===== Excerto

António Ventinhas afirma em entrevista ao Observador que é normal que os inquéritos sobre criminalidade económico-financeira, como é o caso da Operação Marquês, sejam mais demorados do que os restantes. Devido à sua complexidade e a um conjunto diversificado de diligências que têm de ser executadas — muitas delas com autoridades judiciais internacionais. Recusa que caso a investigação ao ex-primeiro-ministro José Sócrates não corra bem isso possa significar um contra-ataque do poder político para diminuir a influência do poder judicial. Defende a colaboração premiada como um instrumento eficaz no combate à corrupção e afirma, em relação às duras críticas que têm sido feitas ao juiz Carlos Alexandre por ter dito que não tem contas em nome de amigos, que o caso Sócrates não é o único em que um arguido é suspeito de ter contas bancárias em nome de amigos. “Houve pessoas que concretizaram logo essa relação [entre as declarações de Carlos Alexandre e o caso Sócrates] mas há mais casos — esse não é o único em que se fala sobre essa matéria. Houve vários casos mediáticos em que se colocou essa situação da verdadeira titularidade das contas. No quadro da criminalidade económico-financeira é normal investigar e saber quem são os titulares das contas bancárias”, diz.
“Os inquéritos da criminalidade económico-financeira são naturalmente demorados”
A imagem do Ministério Público (MP) fica posta em causa com mais este adiamento da conclusão da Operação Marquês, que deve ser o processo mais importante da história do MP?
Todos os cidadãos desejam que as investigações sejam concluídas da forma mais célere possível — e esse também é, naturalmente, o desejo dos magistrados do MP. Além do dr. Amadeu Guerra [diretor do Departamento Central de Investigação e Ação Penal] e dos procuradores que têm o processo nas mãos, ninguém terá mais interesse em concluir rapidamente essa investigação.
Por que razão não é possível a conclusão?
Só conhecendo o processo é que poderia indicar as razões concretas para que o inquérito ainda não esteja concluído. Posso dizer que esse inquérito é de especial complexidade e que, na comarca de Lisboa, o tempo médio de conclusão de inquéritos genéricos é de 5 meses e meio, enquanto as investigações dos crimes económico-financeiros demoram em média 2 anos e meio a serem encerradas. Isto quer dizer que, por si só, a natureza dos crimes económico-financeira fazem disparar, e em muito, o prazo de conclusão dos inquéritos na comarca de Lisboa, nomeadamente no DIAP de Lisboa.
Quais são as estatísticas do Departamento Central de Investigação e Ação Penal (DCIAP)?
No que diz respeito às estatísticas do DCIAP, que tem processos ainda mais complexos, não conheço. Os dados que referi são do DIAP de Lisboa e fazem parte do relatório anual da Procuradoria-Geral Distrital de Lisboa.

==========
===== Material fornecido

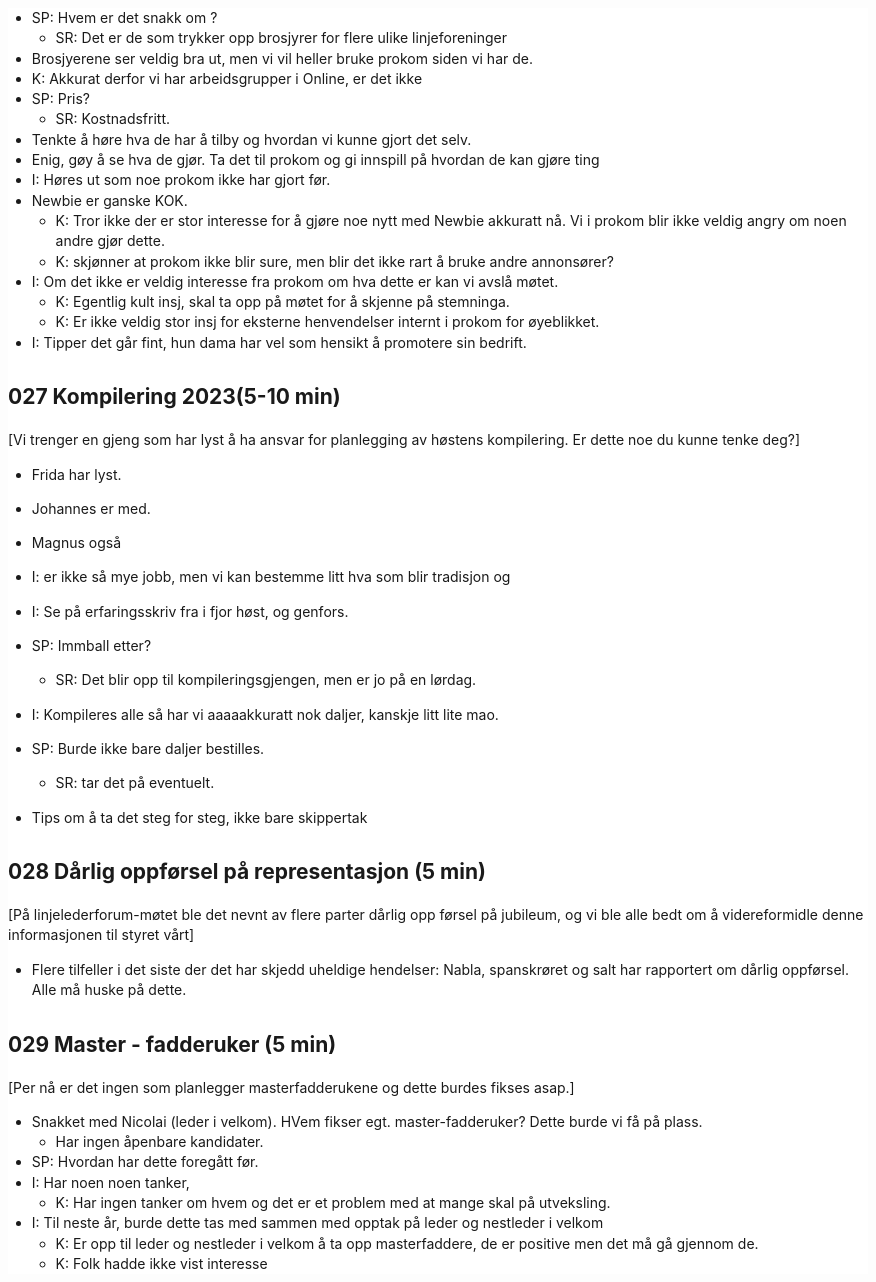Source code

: - SP: Hvem er det snakk om ?
    - SR: Det er de som trykker opp brosjyrer for flere ulike linjeforeninger
- Brosjyerene ser veldig bra ut, men vi vil heller bruke prokom siden vi har de.
- K: Akkurat derfor vi har arbeidsgrupper i Online, er det ikke
- SP: Pris?
    - SR: Kostnadsfritt. 
- Tenkte å høre hva de har å tilby og hvordan vi kunne gjort det selv.
- Enig, gøy å se hva de gjør. Ta det til prokom og gi innspill på hvordan de kan gjøre ting
- I: Høres ut som noe prokom ikke har gjort før.
- Newbie er ganske KOK.
    - K: Tror ikke der er stor interesse for å gjøre noe nytt med Newbie akkuratt nå. Vi i prokom blir ikke veldig angry om noen andre gjør dette.
    - K: skjønner at prokom ikke blir sure, men blir det ikke rart å bruke andre annonsører?
- I: Om det ikke er veldig interesse fra prokom om hva dette er kan vi avslå møtet. 
    - K: Egentlig kult insj, skal ta opp på møtet for å skjenne på stemninga.
    - K: Er ikke veldig stor insj for eksterne henvendelser internt i prokom for øyeblikket.
- I: Tipper det går fint, hun dama har vel som hensikt å promotere sin bedrift.


## 027 Kompilering 2023(5-10 min)
[Vi trenger en gjeng som har lyst å ha ansvar for planlegging av høstens kompilering. Er dette noe du kunne tenke deg?]

- Frida har lyst.
- Johannes er med.
- Magnus også 
- I: er ikke så mye jobb, men vi kan bestemme litt hva som blir tradisjon og 
- I: Se på erfaringsskriv fra i fjor høst, og genfors.
- SP: Immball etter?
    - SR: Det blir opp til kompileringsgjengen, men er jo på en lørdag.
- I: Kompileres alle så har vi aaaaakkuratt nok daljer, kanskje litt lite mao.
- SP: Burde ikke bare daljer bestilles. 
    - SR: tar det på eventuelt.

- Tips om å ta det steg for steg, ikke bare skippertak

## 028 Dårlig oppførsel på representasjon (5 min)
[På linjelederforum-møtet ble det nevnt av flere parter dårlig opp førsel på jubileum, og vi ble alle bedt om å videreformidle denne informasjonen til styret vårt]

- Flere tilfeller i det siste der det har skjedd uheldige hendelser: Nabla, spanskrøret og salt har rapportert om dårlig oppførsel. Alle må huske på dette.


## 029 Master - fadderuker (5 min)
[Per nå er det ingen som planlegger masterfadderukene og dette burdes fikses asap.]

- Snakket med Nicolai (leder i velkom). HVem fikser egt. master-fadderuker? Dette burde vi få på plass.
    - Har ingen åpenbare kandidater.
- SP: Hvordan har dette foregått før.
- I: Har noen noen tanker, 
    - K: Har ingen tanker om hvem og det er et problem med at mange skal på utveksling.
- I: Til neste år, burde dette tas med sammen med opptak på leder og nestleder i velkom
    - K: Er opp til leder og nestleder i velkom å ta opp masterfaddere, de er positive men det må gå gjennom de. 
    - K: Folk hadde ikke vist interesse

==========

> Ordem de serviço 1
De acordo com o excerto, qual é o tempo médio de conclusão dos inquéritos genéricos na comarca de Lisboa?
> Ordem de serviço 2
Resuma o excerto em duas frases.
> Ordem de serviço 3
Traduza para inglês a seguinte frase do excerto: «No quadro da criminalidade económico-financeira é normal investigar e saber quem são os titulares das contas bancárias».

> Resolução 1
Cinco meses e meio.

> Resolução 2
Em entrevista ao Observador, António Ventinhas afirma que os inquéritos sobre criminalidade económico-financeira, como a Operação Marquês, são naturalmente mais demorados, devido à sua complexidade e às diligências que exigem, muitas delas com autoridades judiciais internacionais. Refere que, na comarca de Lisboa, os inquéritos genéricos são concluídos em média em 5 meses e meio, ao passo que os de crimes económico-financeiros demoram em média 2 anos e meio, e defende a colaboração premiada como instrumento eficaz no combate à corrupção.

> Resolução 3
In the context of economic and financial crime, it is normal to investigate and find out who the holders of the bank accounts are.